The group used Corporate Crime Reporter, a newsletter that reports corrupt company activities, to sort through reports of companies engaging in illegal activity — which the group defined as activity that would benefit the company such as tax violations, Block said.
“There’s a lot of research that talks about criminal behavior to occur for a firm to have less to lose and has a low status. Low-performance firms are more likely to take risk,” Block said. “It’s interesting to resolve recent news that it’s not always these unknown companies. We have seen a lot of high reputable companies engage in that behavior.”
Mishina said some of the challenges of the research was being able to only report the crimes that were caught and not those that were able to go unnoticed.
“You always run the chance of not finding out what happened,” Mishina said. “You only know about the ones that were caught. Some might have committed (illegal activities) but weren’t caught. There are things you can’t control.”
The group found that companies committed the crimes because of the pressure faced by market and analyst expectations, Mishina said.
“The findings show firms that were highly reputable and high performing in the past were facing pressure to encourage them to engage in this behavior,” Mishina said. “They were likely to engage in corporate crime to not fail to meet the expectations.”

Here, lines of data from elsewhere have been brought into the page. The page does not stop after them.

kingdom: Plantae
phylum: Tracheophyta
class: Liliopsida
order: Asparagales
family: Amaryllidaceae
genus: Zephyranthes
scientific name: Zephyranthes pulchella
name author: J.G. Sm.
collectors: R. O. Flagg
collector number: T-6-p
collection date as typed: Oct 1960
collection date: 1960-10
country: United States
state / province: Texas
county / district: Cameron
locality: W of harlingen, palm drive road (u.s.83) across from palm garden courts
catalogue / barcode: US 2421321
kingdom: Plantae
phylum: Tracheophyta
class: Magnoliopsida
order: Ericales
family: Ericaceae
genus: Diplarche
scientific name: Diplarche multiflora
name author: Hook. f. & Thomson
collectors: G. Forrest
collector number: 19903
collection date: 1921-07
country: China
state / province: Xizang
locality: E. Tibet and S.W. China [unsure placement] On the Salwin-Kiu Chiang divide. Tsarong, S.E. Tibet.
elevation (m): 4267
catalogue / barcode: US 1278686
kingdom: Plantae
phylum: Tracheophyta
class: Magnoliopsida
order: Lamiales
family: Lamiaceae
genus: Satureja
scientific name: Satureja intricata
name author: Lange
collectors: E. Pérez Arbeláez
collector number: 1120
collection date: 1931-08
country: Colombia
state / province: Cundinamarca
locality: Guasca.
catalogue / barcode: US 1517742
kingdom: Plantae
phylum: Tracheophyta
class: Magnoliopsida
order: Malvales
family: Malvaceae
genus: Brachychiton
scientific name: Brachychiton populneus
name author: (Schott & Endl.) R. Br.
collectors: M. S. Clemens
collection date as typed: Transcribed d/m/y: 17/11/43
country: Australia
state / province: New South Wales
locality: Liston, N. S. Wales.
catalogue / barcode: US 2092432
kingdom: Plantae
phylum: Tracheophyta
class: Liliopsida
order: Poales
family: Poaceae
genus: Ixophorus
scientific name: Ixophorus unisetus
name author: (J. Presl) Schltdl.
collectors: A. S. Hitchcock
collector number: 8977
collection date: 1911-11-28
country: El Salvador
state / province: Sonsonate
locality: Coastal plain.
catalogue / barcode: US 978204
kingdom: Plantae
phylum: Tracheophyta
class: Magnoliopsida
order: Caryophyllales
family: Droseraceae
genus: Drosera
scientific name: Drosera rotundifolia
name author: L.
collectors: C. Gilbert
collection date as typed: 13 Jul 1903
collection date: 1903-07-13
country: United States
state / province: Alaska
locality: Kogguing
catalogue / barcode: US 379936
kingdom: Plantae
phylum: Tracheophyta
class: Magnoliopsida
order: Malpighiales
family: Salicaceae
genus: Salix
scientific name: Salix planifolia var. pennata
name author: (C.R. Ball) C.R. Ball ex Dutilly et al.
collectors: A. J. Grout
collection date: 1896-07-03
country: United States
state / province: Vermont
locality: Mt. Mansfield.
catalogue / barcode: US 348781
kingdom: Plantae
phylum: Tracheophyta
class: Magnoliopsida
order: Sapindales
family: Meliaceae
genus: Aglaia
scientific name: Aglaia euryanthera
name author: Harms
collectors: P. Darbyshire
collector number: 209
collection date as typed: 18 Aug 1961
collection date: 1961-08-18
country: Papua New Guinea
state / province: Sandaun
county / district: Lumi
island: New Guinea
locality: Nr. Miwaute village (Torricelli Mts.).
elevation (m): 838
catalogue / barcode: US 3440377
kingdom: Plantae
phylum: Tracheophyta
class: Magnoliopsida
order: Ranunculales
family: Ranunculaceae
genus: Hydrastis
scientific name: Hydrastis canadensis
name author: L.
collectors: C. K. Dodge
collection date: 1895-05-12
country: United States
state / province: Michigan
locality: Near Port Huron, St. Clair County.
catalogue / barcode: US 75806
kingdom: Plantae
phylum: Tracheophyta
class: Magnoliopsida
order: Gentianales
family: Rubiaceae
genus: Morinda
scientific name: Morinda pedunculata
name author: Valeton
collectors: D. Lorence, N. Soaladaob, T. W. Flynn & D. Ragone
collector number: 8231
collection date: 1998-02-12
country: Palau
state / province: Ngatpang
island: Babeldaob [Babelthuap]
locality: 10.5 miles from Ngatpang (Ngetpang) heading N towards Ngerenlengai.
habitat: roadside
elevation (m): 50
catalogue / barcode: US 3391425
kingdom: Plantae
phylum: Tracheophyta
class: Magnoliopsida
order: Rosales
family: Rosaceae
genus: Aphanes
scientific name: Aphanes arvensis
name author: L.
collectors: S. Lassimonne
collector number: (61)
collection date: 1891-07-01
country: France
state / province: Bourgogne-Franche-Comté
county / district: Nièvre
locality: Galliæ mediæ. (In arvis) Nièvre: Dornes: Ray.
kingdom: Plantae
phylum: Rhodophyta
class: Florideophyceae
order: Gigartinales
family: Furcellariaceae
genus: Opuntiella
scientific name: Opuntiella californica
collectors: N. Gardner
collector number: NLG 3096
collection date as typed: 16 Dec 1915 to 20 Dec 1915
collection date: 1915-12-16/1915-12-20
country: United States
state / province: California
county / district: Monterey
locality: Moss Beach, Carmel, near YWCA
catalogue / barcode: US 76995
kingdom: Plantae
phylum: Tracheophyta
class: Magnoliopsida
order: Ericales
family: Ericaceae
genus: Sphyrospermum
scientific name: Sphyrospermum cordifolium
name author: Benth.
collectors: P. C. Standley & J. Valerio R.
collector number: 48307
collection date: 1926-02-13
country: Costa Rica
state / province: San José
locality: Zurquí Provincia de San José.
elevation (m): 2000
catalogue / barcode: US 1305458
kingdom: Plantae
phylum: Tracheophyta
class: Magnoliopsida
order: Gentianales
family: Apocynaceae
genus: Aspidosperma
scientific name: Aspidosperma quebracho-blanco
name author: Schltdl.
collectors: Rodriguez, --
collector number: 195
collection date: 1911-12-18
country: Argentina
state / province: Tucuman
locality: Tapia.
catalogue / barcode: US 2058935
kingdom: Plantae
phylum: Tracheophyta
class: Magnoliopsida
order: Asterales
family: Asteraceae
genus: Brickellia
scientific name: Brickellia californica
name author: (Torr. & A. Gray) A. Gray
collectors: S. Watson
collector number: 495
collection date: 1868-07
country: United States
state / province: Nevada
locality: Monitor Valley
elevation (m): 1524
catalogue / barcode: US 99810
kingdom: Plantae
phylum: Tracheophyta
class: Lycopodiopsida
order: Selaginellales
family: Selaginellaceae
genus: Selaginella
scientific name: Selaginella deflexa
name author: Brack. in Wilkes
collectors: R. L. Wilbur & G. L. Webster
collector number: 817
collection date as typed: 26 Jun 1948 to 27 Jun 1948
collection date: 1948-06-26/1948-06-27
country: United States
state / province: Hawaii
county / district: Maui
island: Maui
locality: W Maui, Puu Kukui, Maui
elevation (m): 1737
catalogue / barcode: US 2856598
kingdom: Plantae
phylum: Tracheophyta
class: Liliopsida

Timothy Pollock, a professor in the Department of Management and Organization at Penn State University, said the results have the potential to be an influential source of why highly successful companies take risks.
“I hope it’s widely recognized by the popular and business press as well as why they engage in illegal activities,” Pollock said.
Although the research supports the team’s original hypothesis, Mishina said the findings posed another topic to discuss.
“We are very happy the results were so strong,” Mishina said. “But it raises questions about if high-performing firms engage in illegal behavior, how can we trust if firms are good. Even though we are happy (about our results), we are a little bit concerned about these questions raised and the way we treat performance.”